The entrance to multi-storey parking off Leige Street at Westfield Carousel. Picture: Jon Hewson d482409
The entrance to multi-storey parking off Leige Street at Westfield Carousel. Picture: Jon Hewson d482409

THE Department of Transport says paid parking has been in place in other capital cities for several years, in the wake of Westfield Carousel confirming it will charge centre and retail staff to park as part of $350 million expansion.

The Department provides transport planning guidelines for councils and developers that focus on carparking management, transport modelling, and targeted behaviour change measures.

A spokeswoman for Scentre Group, which runs the Westfield centre, said there were no current plans for the introduction of paid parking at its other expansion sites like Innaloo and Whitford City shopping centres.

Scentre Group recently confirmed its new smarter parking system at Carousel will include paid parking.

There will be no paper tickets, no queuing at pay stations and no lengthy wait periods to find a park, but they are implementing a designated, secure staff parking area with CCTV at a flat rate for all centre and retail staff.

Any tariffs for Carousel patrons have not been revealed.

The Department’s Integrated Transport Planning acting executive director Craig Wooldridge said without an integrated suite of measures, the expansion of large shopping centres would result in very large increases in the number of people travelling by car, causing major traffic congestion and problems for motorists trying to access the centres.

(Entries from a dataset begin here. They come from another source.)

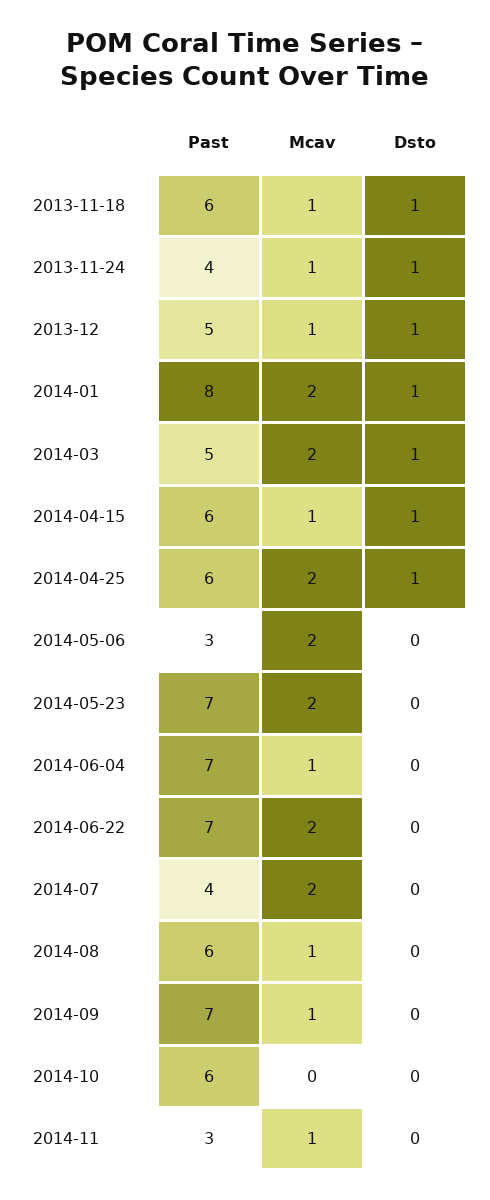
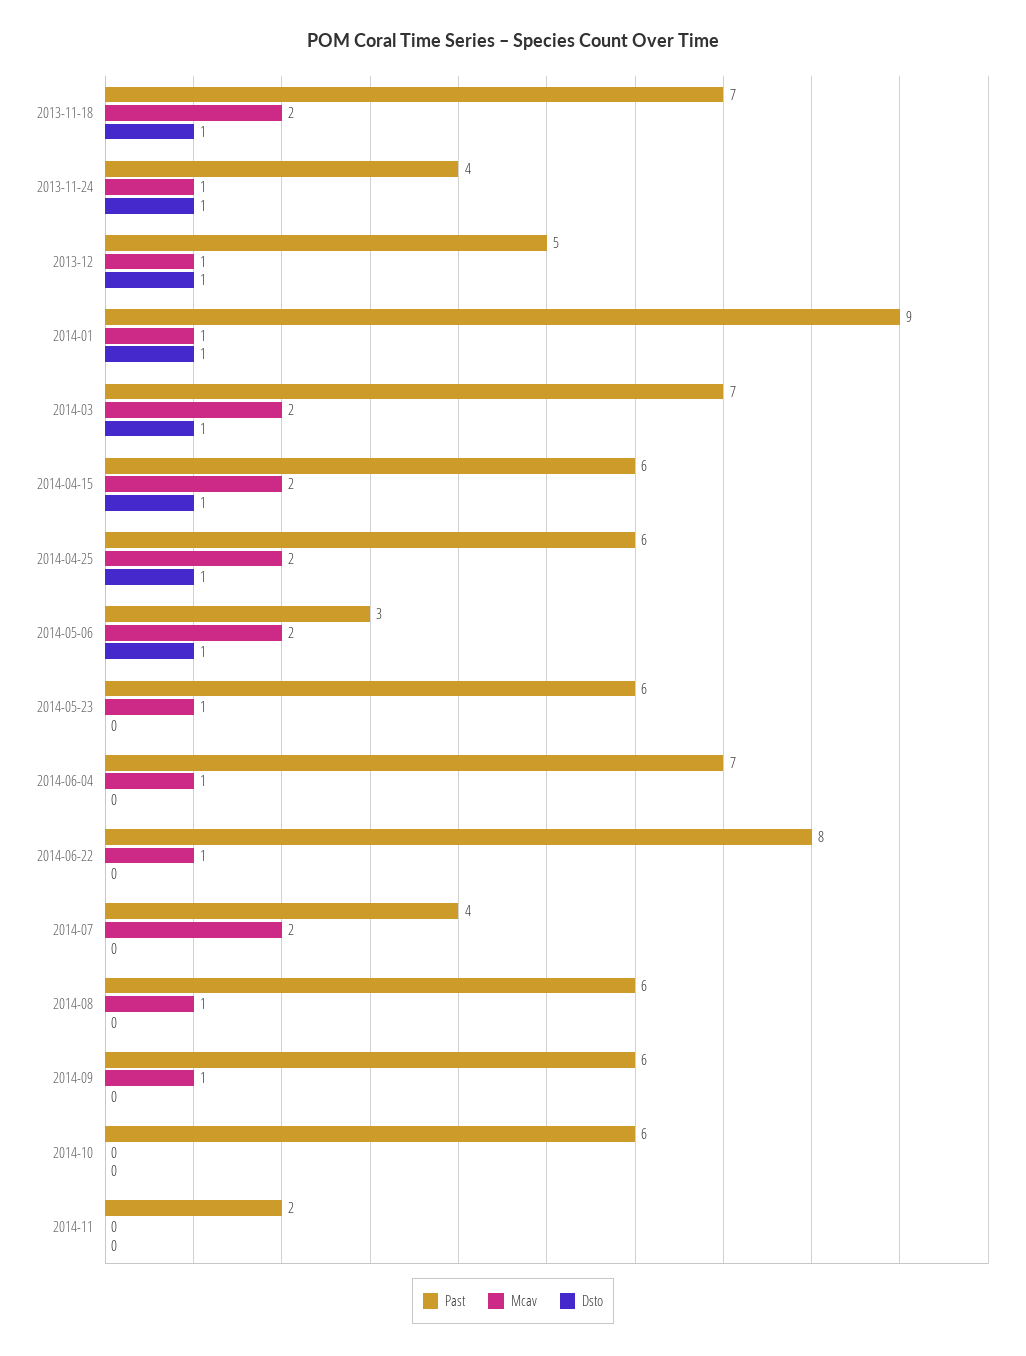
Past, 2013-11-18: 6 -> 7
Mcav, 2013-11-18: 1 -> 2
Past, 2014-01: 8 -> 9
Mcav, 2014-01: 2 -> 1
Past, 2014-03: 5 -> 7
Mcav, 2014-04-15: 1 -> 2
Dsto, 2014-05-06: 0 -> 1
Past, 2014-05-23: 7 -> 6
Mcav, 2014-05-23: 2 -> 1
Past, 2014-06-22: 7 -> 8
Mcav, 2014-06-22: 2 -> 1
Past, 2014-09: 7 -> 6
Past, 2014-11: 3 -> 2
Mcav, 2014-11: 1 -> 0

“The approach of improving public transport infrastructure and services, increasing cycling and walking access and managing parking all combine to reduce traffic congestion, provide alternative travel options and improve access to shopping centre for the community,” Mr Wooldridge said.

However, he said how this is applied by centre managers was up to them.

“It should be noted at shopping centre managers have the flexibility to use the tools or mechanisms that they determine will be the most effective for their centre and the local community,” Mr Woolridge said.

“For example, they may choose to restrict parking in access of three or four hours, especially for workers who have the option of extensive public transport services to get to and from work.”